正文:
########

# -*- coding: utf-8 -*-
"""
Created on Sun Sep 16 09:24:18 2018
@author: wangxihe
"""
import os
import pandas as pd
import datetime
import matplotlib.pyplot as plt
import collections
import numpy as np
os.chdir(r'E:\spyderwork\评分卡模型\一特征构建')
plt.rcParams['font.sans-serif']=['SimHei'] # 用来正常显示中文标签
plt.rcParams['axes.unicode_minus']=False # 用来正常显示负号
#%%读取数据
MasterData=pd.read_csv('PPD_Training_Master_GBK_3_1_Training_Set.csv',encoding='gbk')
LoginData=pd.read_csv('PPD_LogInfo_3_1_Training_Set.csv',encoding='gbk')
UpdateData=pd.read_csv('PPD_Userupdate_Info_3_1_Training_Set.csv',encoding='gbk')
#%%处理时间格式
#LoginData['Listinginfo1']=pd.to_datetime(LoginData['Listinginfo1'])

########

你要做的: 判断下面三句话是否符合上面这段代码，每句答“是”或“否”，并原样引用代码里起决定作用的文字。(a) 三个 CSV 文件都用 gbk 编码读取；(b) 代码把登录数据的 Listinginfo1 列转成了日期时间格式；(c) 代码作者是 wangxihe。

提供的数据:

########

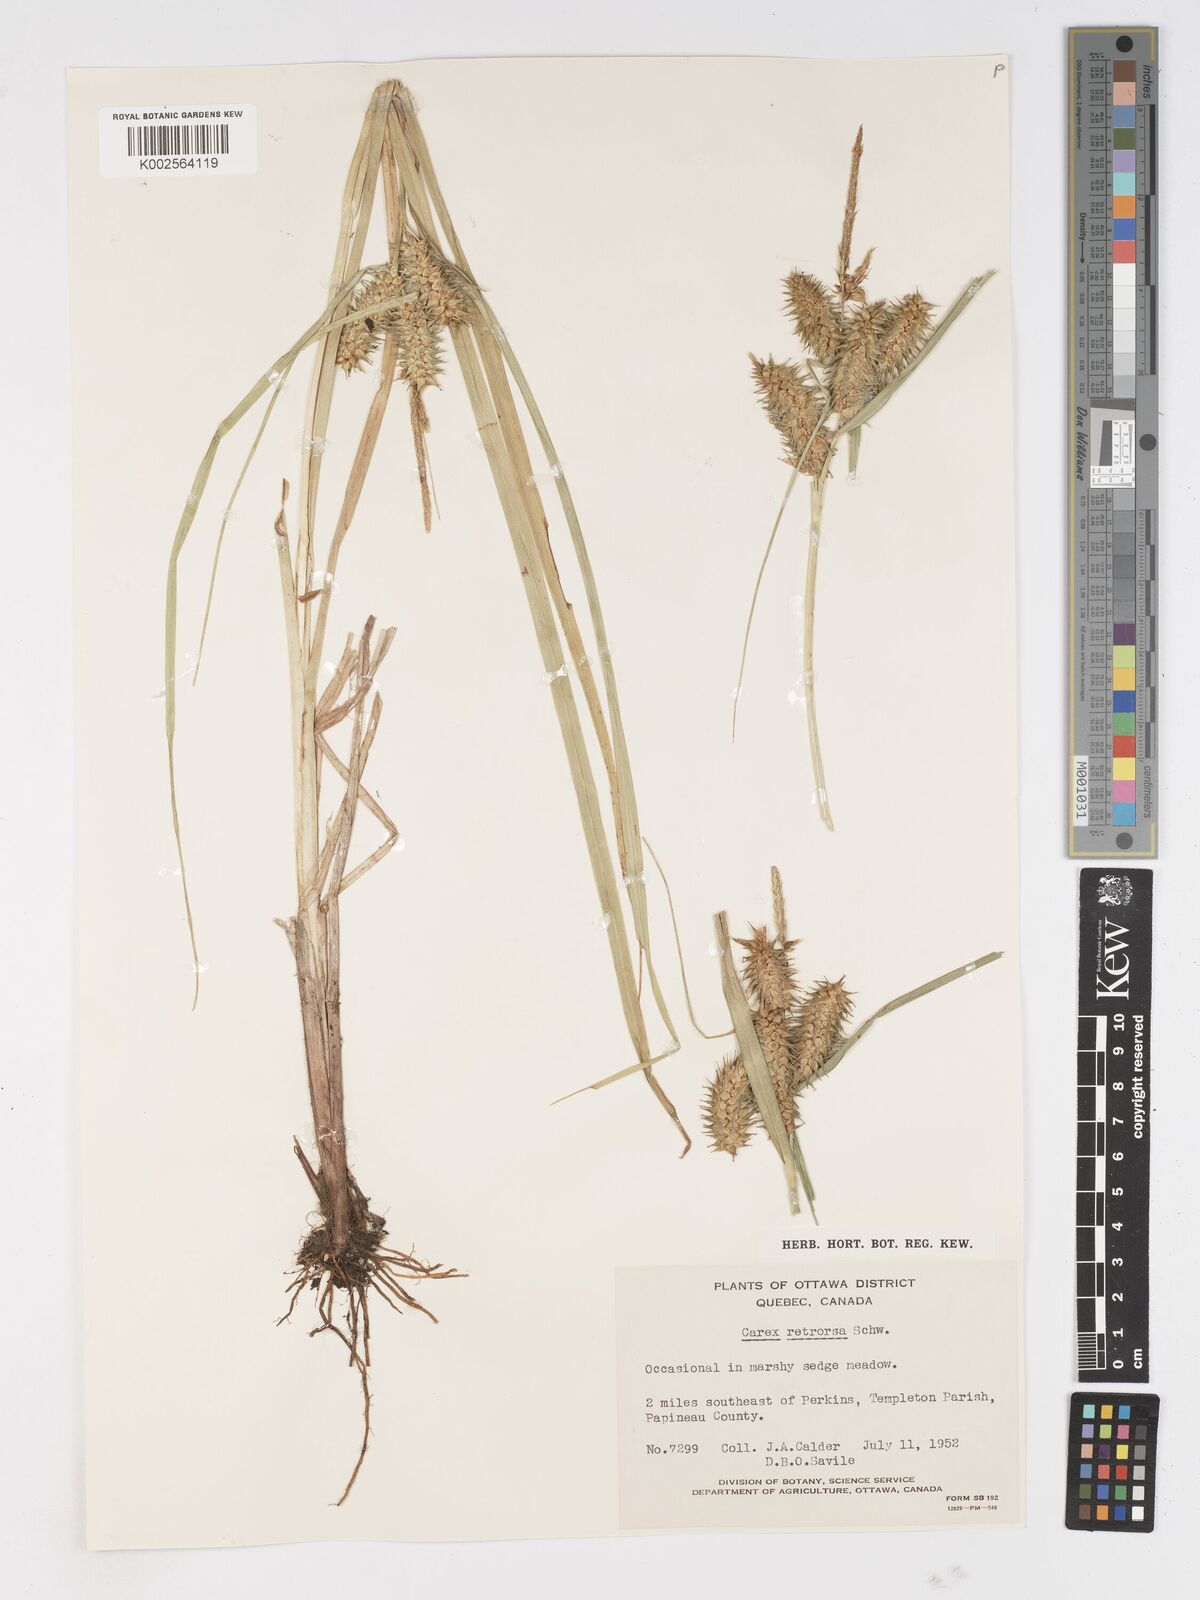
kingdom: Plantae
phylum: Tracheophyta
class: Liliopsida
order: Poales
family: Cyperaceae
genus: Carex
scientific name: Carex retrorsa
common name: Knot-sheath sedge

########

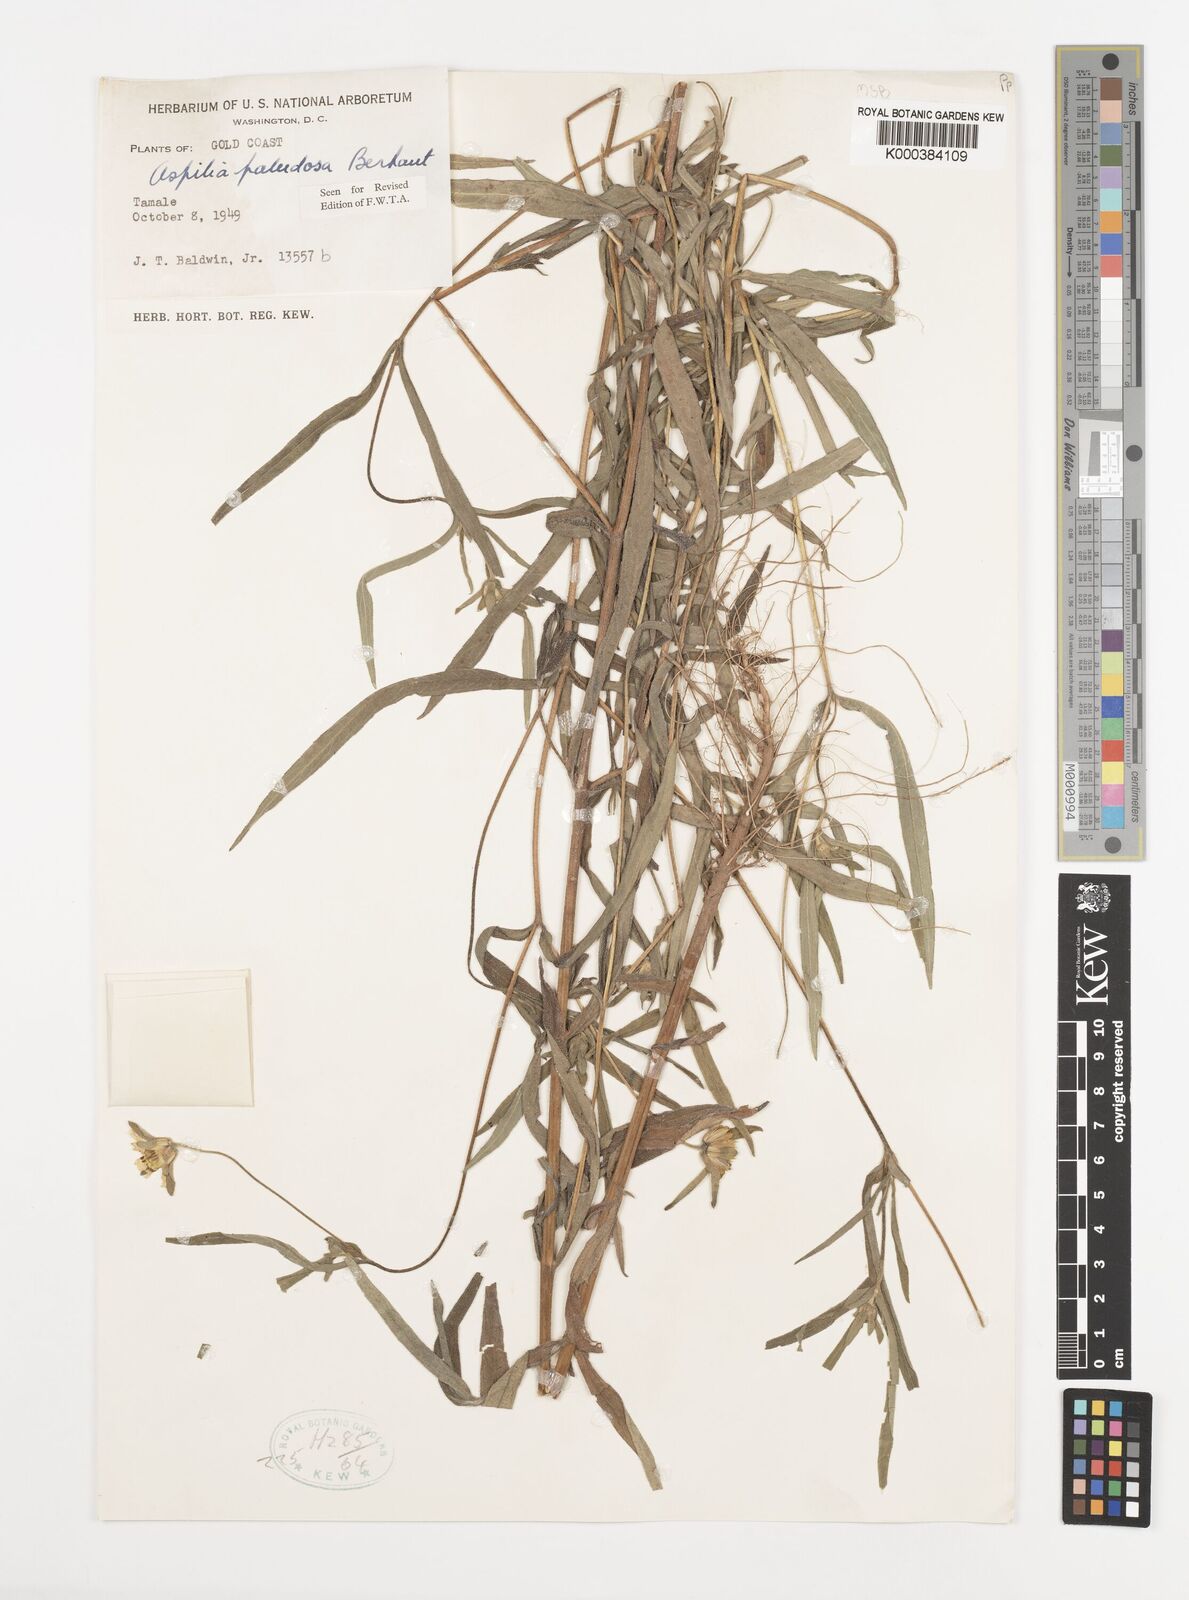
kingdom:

########

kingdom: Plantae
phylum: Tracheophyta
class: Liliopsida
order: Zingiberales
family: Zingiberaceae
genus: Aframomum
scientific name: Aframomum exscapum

########

答案:
(a) 是。“encoding='gbk'”
(b) 否。“#LoginData['Listinginfo1']=pd.to_datetime(LoginData['Listinginfo1'])”
(c) 是。“@author: wangxihe”